2. LA ACCIÓN DE TUTELA CONTRA PROVIDENCIAS JUDICIALES NO ES EXCEPCIONAL, SINO EXCEPCIONALÍSIMA Para la Sala, no está por demás indicar que cuando la acción de tutela se dirige contra providencias judiciales, su procedencia no es excepcional, sino excepcionalísima, pues corre el demandante con la carga de demostrar la presencia de una o varias de las causales de procedibilidad que esta Corporación ha venido acogiendo, en posición compartida con la Corte Constitucional, que en reciente pronunciamiento expresó: “La eventual procedencia de la acción de tutela contra sentencias judiciales y otras providencias que pongan fin al proceso tiene connotación de excepcionalísima, lo cual significa que procede siempre y cuando se cumplan unos determinados requisitos muy estrictos que la jurisprudencia se ha encargado de especificar” –Negrillas y subrayas fuera del original- Sentencia T-780 de 2006, M.P. Nilson Pinilla Pinilla.

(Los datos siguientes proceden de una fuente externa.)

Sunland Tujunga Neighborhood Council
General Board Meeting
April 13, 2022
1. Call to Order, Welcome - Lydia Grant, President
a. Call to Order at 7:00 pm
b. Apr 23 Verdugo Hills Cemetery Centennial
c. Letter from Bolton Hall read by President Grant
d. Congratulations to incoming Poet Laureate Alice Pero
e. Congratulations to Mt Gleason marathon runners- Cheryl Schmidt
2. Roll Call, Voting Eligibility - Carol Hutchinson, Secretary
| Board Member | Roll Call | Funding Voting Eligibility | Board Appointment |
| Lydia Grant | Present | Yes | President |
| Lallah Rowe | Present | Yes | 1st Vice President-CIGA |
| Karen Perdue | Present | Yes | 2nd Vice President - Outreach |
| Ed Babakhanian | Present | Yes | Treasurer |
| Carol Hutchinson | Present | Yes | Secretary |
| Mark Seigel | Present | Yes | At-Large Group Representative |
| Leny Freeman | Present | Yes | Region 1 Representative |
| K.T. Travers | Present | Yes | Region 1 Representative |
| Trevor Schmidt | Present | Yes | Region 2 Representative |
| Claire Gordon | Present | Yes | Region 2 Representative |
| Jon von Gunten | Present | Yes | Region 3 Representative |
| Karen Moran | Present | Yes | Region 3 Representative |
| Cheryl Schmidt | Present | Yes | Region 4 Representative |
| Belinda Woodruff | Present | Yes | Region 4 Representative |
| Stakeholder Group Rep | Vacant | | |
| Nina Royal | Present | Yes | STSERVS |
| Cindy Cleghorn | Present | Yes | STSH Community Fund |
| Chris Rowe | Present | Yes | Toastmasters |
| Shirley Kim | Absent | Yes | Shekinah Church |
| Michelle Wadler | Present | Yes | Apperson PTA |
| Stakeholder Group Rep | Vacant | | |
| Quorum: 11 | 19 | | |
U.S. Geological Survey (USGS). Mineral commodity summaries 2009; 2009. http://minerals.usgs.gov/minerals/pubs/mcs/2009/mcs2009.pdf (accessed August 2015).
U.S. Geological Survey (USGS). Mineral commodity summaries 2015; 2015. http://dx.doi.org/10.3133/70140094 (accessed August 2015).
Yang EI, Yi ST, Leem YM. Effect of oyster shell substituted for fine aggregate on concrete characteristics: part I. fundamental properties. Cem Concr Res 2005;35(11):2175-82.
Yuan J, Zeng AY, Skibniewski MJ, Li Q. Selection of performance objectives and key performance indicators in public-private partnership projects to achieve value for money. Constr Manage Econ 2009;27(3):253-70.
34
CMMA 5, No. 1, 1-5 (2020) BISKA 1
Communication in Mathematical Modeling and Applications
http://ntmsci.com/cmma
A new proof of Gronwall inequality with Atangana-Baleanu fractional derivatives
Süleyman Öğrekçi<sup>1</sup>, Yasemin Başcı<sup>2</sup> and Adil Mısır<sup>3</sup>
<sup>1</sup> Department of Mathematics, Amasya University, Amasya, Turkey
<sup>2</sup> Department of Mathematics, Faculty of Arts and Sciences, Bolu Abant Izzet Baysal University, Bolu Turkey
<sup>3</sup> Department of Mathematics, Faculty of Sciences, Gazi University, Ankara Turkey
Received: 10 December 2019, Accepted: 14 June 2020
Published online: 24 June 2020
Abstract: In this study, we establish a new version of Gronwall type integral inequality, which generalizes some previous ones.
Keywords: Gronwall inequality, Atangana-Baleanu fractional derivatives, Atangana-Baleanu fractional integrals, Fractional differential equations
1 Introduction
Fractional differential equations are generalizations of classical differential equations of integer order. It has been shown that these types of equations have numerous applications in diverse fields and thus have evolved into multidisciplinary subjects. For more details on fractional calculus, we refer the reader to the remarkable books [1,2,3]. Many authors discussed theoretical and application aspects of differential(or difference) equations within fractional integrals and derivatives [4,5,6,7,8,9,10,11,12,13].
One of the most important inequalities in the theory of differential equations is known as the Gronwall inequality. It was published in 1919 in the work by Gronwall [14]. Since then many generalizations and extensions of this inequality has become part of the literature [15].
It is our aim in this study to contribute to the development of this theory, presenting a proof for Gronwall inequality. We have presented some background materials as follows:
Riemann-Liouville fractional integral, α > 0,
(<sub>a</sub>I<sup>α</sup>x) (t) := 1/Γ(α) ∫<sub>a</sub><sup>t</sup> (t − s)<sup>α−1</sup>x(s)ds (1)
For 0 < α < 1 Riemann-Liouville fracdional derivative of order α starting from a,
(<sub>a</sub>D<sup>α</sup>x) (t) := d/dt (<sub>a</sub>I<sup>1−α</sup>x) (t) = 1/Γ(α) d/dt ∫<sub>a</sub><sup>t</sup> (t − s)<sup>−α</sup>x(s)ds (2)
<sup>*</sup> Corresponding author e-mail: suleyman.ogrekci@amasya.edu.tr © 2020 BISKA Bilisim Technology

Baste entonces con que se incumpla uno de los requisitos de habilitación tan profusamente expuestos en esta providencia, para relevar al juez de tutela del estudio de fondo del asunto puesto a su conocimiento.

3. ANÁLISIS DEL CASO CONCRETO Desde otrora esta Sala ha venido sosteniendo que si bien la tutela procede contra providencias judiciales, en aplicación de los anteriores criterios de procedibilidad -ya expuestos en extenso- incumbe a quien la ejercite no sólo conformarse con realizar exposiciones aisladas de argumentos que cuestionen su validez, si no también demostrar de forma irrefutable que las mismas sólo están envueltas en un manto de legalidad, mas en el fondo no son otra cosa que la expresión grosera o ilegal de la judicatura, disfrazada de declaración de justicia. Frente a decisiones judiciales ejecutoriadas, por otra parte, se presume su legalidad y acierto, razón por la cual, si se pretende demostrar lo contrario, a quien así lo denuncia es al que le corresponde la carga de construir un discurso argumentativo y probatorio, de tal talante que el error, que de por sí debe ser garrafal, quede en franca evidencia. No obstante, siguiendo el principio de informalidad de la tutela, si bien no se exigen fórmulas sacramentales en su planteamiento, tan bien es cierto que no resulta admisible solicitar al juez de tutela una actitud oficiosa de protección de las garantías fundamentales, o pretender que se active su intervención para revivir un debate sustancial o probatorio ya culminado, a partir de planteamientos genéricos y sin demostración. En esa medida, una actuación judicial culminada constituye una expresión de seguridad jurídica y coadyuva a alcanzar uno de los principios de nuestro Estado Social de Derecho, cual es el de lograr “…la vigencia de un orden justo.” –Artículo 2º Constitucional-.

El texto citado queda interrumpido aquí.